What the task asks =
Range to reproduce from the entries below: the line with "2 1 2 8 2 1", the line with "M110,31L134,47L123,65L98,47Z", and every line in between. Give them exactly and give nothing else.

** Opening Information block **

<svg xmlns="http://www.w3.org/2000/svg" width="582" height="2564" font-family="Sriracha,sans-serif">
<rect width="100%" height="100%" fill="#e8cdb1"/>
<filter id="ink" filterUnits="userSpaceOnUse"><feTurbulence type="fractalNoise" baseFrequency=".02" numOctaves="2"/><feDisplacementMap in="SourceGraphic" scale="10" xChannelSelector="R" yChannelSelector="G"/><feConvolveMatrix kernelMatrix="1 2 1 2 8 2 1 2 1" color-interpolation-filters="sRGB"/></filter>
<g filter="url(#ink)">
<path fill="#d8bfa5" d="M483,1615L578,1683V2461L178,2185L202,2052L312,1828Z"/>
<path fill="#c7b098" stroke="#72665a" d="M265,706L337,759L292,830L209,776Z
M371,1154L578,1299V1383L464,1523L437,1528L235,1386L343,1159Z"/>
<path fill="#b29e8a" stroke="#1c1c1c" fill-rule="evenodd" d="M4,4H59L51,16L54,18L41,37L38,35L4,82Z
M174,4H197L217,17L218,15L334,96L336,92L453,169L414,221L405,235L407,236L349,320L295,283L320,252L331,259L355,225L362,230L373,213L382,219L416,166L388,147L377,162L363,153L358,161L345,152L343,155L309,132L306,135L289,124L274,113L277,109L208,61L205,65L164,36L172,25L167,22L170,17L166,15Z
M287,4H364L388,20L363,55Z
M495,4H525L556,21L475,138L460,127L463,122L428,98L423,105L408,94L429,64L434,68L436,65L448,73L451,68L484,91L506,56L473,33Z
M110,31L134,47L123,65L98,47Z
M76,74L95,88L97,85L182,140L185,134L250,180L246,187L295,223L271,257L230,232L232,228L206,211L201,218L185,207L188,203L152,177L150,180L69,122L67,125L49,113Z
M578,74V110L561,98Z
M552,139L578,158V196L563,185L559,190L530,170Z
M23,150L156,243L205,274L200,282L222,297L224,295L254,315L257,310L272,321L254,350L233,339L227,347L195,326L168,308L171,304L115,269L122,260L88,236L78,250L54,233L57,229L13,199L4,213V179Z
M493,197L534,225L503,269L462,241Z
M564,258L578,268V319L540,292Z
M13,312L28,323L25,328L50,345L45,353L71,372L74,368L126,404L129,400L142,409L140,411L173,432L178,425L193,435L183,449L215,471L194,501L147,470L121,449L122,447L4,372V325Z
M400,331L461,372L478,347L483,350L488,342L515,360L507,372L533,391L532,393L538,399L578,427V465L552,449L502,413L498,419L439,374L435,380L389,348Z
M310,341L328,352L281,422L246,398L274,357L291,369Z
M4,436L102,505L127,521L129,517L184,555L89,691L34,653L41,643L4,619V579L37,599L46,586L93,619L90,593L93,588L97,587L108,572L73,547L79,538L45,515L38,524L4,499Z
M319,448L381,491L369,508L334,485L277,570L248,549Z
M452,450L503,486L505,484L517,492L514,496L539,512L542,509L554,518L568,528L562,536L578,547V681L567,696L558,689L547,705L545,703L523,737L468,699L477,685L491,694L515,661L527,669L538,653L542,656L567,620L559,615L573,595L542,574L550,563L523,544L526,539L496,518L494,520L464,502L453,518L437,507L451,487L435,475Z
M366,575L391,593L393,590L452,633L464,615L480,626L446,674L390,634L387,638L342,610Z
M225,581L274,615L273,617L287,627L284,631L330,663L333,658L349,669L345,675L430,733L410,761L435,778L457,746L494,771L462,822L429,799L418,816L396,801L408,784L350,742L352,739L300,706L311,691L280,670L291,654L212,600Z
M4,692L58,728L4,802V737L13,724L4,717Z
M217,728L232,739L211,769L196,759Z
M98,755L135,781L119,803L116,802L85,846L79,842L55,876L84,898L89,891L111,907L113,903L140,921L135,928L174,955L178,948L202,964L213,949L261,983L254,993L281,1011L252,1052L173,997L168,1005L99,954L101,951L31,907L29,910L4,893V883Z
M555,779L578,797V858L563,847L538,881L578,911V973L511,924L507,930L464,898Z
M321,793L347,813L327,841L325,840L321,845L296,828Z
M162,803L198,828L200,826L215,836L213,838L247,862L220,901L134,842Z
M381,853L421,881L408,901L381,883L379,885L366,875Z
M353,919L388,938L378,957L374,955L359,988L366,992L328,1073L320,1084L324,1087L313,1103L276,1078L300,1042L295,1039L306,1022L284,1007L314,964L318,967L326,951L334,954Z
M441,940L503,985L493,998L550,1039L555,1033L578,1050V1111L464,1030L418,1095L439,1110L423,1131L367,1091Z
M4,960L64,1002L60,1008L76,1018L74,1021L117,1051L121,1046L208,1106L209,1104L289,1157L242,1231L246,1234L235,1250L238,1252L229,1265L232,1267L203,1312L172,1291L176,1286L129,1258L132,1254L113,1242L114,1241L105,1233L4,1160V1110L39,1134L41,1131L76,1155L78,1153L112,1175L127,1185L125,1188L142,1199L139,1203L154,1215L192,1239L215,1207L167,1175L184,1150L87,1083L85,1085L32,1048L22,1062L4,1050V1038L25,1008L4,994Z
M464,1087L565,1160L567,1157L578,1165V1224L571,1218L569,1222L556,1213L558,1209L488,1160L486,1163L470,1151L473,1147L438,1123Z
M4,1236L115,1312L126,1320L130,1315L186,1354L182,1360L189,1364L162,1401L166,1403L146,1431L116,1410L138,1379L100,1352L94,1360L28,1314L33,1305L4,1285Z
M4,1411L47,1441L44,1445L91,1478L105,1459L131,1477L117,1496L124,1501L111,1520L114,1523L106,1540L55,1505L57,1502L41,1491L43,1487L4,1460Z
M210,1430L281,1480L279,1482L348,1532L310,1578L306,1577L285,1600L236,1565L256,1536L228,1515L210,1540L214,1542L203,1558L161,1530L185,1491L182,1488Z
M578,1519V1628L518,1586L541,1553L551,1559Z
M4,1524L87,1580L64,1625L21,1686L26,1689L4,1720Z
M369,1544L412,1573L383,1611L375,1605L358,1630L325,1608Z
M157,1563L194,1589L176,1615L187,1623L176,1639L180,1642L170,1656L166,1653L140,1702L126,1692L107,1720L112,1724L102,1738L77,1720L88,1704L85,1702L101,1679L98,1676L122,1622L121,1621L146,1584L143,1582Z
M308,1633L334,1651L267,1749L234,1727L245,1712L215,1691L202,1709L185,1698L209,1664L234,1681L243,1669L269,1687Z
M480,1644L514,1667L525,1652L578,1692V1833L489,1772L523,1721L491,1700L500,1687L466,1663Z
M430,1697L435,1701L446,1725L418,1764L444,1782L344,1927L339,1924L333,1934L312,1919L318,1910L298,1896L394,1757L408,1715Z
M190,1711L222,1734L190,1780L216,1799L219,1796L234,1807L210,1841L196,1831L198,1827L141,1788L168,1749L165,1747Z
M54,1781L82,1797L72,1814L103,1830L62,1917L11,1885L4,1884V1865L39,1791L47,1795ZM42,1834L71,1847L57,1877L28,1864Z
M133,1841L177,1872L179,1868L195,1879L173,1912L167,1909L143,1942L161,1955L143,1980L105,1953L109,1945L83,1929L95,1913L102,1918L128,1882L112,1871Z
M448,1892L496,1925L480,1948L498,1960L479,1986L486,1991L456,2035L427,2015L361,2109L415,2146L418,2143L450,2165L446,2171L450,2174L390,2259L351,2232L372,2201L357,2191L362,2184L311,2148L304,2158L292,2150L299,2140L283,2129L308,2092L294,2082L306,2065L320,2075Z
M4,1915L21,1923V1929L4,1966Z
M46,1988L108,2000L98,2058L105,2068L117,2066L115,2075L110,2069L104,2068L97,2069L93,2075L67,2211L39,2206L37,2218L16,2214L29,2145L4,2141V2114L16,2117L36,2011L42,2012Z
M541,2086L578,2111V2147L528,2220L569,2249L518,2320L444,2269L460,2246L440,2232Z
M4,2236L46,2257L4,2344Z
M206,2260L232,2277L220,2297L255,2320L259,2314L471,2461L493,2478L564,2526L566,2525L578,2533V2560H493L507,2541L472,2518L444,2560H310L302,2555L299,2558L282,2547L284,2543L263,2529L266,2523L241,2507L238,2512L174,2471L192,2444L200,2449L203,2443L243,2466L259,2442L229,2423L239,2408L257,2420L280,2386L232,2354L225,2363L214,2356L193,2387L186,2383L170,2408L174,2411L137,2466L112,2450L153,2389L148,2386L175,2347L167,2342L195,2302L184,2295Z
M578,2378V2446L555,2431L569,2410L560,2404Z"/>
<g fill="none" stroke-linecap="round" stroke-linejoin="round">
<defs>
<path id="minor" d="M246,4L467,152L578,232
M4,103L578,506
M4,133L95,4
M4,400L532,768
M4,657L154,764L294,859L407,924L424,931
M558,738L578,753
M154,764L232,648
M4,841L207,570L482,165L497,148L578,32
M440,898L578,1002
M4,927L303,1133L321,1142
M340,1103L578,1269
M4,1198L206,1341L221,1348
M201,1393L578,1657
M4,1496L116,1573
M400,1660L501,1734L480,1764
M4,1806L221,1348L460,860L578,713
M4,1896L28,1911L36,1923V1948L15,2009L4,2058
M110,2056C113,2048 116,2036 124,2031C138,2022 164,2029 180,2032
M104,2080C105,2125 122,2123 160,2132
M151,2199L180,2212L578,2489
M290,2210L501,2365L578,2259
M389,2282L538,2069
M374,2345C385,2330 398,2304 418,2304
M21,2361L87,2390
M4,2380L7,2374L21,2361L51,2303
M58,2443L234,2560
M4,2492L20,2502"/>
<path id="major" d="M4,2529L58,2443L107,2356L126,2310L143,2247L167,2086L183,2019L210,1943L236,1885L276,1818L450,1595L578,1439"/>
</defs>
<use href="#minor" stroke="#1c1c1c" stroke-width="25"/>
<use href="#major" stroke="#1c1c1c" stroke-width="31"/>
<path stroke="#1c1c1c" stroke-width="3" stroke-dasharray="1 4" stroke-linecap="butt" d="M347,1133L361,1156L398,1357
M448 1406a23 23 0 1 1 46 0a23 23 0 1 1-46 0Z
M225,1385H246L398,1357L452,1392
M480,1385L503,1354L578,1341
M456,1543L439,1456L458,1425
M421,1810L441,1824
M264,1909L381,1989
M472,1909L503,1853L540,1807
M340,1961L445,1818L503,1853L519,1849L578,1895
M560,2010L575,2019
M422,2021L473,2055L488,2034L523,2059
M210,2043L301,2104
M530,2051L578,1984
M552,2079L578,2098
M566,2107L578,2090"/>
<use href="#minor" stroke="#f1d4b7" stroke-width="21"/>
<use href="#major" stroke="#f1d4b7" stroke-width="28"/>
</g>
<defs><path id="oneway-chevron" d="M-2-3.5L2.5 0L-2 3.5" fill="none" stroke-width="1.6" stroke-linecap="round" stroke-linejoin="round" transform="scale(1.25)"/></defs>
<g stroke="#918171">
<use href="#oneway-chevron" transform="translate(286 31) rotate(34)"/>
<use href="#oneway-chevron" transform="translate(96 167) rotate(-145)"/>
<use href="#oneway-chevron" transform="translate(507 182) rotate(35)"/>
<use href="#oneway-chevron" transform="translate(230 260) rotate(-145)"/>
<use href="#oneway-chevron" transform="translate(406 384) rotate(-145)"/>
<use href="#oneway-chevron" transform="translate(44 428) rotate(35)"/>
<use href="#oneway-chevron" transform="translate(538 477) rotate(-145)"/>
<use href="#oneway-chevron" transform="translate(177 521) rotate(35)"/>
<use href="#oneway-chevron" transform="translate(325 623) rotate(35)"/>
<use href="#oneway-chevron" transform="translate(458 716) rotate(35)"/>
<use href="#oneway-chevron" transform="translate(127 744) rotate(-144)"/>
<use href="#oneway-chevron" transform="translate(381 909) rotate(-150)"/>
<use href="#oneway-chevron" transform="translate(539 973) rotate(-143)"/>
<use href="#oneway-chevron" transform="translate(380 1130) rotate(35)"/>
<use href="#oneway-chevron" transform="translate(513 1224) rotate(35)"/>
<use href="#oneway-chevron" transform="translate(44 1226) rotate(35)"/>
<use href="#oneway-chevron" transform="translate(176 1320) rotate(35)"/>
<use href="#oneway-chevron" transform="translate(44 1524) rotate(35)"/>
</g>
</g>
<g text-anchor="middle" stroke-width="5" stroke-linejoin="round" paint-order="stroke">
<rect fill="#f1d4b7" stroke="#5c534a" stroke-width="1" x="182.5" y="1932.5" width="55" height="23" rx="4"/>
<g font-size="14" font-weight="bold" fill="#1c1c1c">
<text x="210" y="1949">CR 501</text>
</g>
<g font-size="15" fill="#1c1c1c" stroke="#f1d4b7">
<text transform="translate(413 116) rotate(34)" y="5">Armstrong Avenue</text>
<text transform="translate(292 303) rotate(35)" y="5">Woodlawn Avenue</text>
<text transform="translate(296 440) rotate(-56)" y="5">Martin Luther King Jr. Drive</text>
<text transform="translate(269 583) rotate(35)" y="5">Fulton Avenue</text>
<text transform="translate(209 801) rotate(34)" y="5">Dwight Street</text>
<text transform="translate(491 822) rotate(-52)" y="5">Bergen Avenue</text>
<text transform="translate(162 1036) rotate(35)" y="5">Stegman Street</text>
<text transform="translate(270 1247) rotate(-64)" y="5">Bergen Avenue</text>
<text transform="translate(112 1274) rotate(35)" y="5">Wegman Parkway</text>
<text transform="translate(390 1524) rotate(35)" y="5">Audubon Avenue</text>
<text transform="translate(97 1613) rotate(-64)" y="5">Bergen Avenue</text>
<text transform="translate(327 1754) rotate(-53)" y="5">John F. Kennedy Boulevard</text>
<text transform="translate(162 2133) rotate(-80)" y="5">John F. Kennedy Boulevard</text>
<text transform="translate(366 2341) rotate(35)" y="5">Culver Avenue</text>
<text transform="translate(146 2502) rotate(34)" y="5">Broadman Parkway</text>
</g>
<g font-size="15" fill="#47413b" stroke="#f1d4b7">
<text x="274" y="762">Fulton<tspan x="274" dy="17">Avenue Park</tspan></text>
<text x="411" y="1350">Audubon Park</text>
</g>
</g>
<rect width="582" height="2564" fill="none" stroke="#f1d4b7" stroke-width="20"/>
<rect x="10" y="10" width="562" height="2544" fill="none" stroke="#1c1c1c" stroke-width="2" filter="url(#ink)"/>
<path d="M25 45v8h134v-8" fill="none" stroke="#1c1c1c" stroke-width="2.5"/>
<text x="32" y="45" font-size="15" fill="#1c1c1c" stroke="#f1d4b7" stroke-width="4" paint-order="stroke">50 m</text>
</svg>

** Closing Information block **

Expected answer =
<filter id="ink" filterUnits="userSpaceOnUse"><feTurbulence type="fractalNoise" baseFrequency=".02" numOctaves="2"/><feDisplacementMap in="SourceGraphic" scale="10" xChannelSelector="R" yChannelSelector="G"/><feConvolveMatrix kernelMatrix="1 2 1 2 8 2 1 2 1" color-interpolation-filters="sRGB"/></filter>
<g filter="url(#ink)">
<path fill="#d8bfa5" d="M483,1615L578,1683V2461L178,2185L202,2052L312,1828Z"/>
<path fill="#c7b098" stroke="#72665a" d="M265,706L337,759L292,830L209,776Z
M371,1154L578,1299V1383L464,1523L437,1528L235,1386L343,1159Z"/>
<path fill="#b29e8a" stroke="#1c1c1c" fill-rule="evenodd" d="M4,4H59L51,16L54,18L41,37L38,35L4,82Z
M174,4H197L217,17L218,15L334,96L336,92L453,169L414,221L405,235L407,236L349,320L295,283L320,252L331,259L355,225L362,230L373,213L382,219L416,166L388,147L377,162L363,153L358,161L345,152L343,155L309,132L306,135L289,124L274,113L277,109L208,61L205,65L164,36L172,25L167,22L170,17L166,15Z
M287,4H364L388,20L363,55Z
M495,4H525L556,21L475,138L460,127L463,122L428,98L423,105L408,94L429,64L434,68L436,65L448,73L451,68L484,91L506,56L473,33Z
M110,31L134,47L123,65L98,47Z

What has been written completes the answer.